FLAP: GRID molecular interaction fields in virtual screening. validation using the DUD data set

Cross, Simon; Baroni, Massimo; Carosati, Emanuele; Benedetti, Paolo; Clementi, Sergio

doi:10.1021/ci100221g

The performance of FLAP (Fingerprints for Ligands and Proteins) in virtual screening is assessed using a subset of the DUD (Directory of Useful Decoys) benchmarking data set containing 13 targets each with more than 15 different chemotype classes. A variety of ligand and receptor-based virtual screening approaches are examined, using combinations of individual templates 2D structures of known actives, a cocrystallized ligand, a receptor structure, or a cocrystallized ligand-biased receptor structure. We examine several data fusion approaches to combine the results of the individual virtual screens.

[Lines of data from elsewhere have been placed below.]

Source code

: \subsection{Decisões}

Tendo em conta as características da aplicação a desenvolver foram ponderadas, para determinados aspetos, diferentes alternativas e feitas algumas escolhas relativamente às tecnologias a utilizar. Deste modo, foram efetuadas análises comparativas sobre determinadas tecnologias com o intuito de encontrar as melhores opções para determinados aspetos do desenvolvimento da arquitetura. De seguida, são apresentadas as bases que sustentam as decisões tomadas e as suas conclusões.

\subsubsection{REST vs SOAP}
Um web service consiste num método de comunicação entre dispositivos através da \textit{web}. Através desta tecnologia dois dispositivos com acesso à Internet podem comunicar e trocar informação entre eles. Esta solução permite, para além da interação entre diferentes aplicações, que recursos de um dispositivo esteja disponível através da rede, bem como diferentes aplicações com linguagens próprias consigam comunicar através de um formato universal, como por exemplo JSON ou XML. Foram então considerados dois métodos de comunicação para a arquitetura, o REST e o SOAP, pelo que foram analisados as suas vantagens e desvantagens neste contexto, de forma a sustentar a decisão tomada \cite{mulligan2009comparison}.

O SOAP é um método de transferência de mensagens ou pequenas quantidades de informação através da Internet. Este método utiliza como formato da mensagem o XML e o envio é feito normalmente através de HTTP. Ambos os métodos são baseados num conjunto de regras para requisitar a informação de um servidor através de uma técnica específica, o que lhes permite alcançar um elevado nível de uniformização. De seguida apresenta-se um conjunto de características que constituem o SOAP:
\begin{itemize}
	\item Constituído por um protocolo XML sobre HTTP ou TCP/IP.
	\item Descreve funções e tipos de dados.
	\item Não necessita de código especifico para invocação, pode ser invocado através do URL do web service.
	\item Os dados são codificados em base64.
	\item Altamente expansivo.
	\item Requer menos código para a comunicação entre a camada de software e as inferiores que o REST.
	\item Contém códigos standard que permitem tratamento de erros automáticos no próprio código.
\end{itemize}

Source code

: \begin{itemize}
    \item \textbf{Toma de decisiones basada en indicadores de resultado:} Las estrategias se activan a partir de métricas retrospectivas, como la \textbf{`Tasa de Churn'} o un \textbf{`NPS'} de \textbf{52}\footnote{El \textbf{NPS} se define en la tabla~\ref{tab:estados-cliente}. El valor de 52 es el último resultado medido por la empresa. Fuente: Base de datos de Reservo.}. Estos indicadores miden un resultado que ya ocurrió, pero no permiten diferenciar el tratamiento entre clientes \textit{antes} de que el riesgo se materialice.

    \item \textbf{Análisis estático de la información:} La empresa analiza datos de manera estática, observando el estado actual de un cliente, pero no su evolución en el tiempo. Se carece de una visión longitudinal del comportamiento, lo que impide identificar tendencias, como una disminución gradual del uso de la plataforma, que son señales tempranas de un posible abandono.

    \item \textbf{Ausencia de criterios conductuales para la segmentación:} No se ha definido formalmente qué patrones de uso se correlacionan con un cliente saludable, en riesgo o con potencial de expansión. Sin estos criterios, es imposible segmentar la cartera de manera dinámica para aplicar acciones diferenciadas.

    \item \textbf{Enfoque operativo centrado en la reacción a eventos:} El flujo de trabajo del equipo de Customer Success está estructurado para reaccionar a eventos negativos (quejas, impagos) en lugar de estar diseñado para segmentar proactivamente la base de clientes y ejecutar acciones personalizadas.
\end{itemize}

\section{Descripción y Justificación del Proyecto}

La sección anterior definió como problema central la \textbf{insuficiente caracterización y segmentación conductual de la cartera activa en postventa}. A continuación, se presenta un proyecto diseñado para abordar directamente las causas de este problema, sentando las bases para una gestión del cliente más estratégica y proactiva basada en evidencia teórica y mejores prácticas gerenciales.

In doing so, we show that excellent chemotype enrichment is achieved in both single target ligand-based and receptor-based approaches, of approximately 17-fold over random on average at a false positive rate of 1%. We also show that using as much starting knowledge as possible improves chemotype enrichment, and that data fusion using Pareto ranking is an effective method to do this giving up to 50% improvement in enrichment over the single methods. Finally we show that if inactivity or decoy data is incorporated, automatically training the scoring function in FLAP improves recovery still further, with almost 2-fold improvement over the enrichments shown by the single methods. The results clearly demonstrate the utility of FLAP for virtual screening when either a limited or wide range of prior knowledge is available.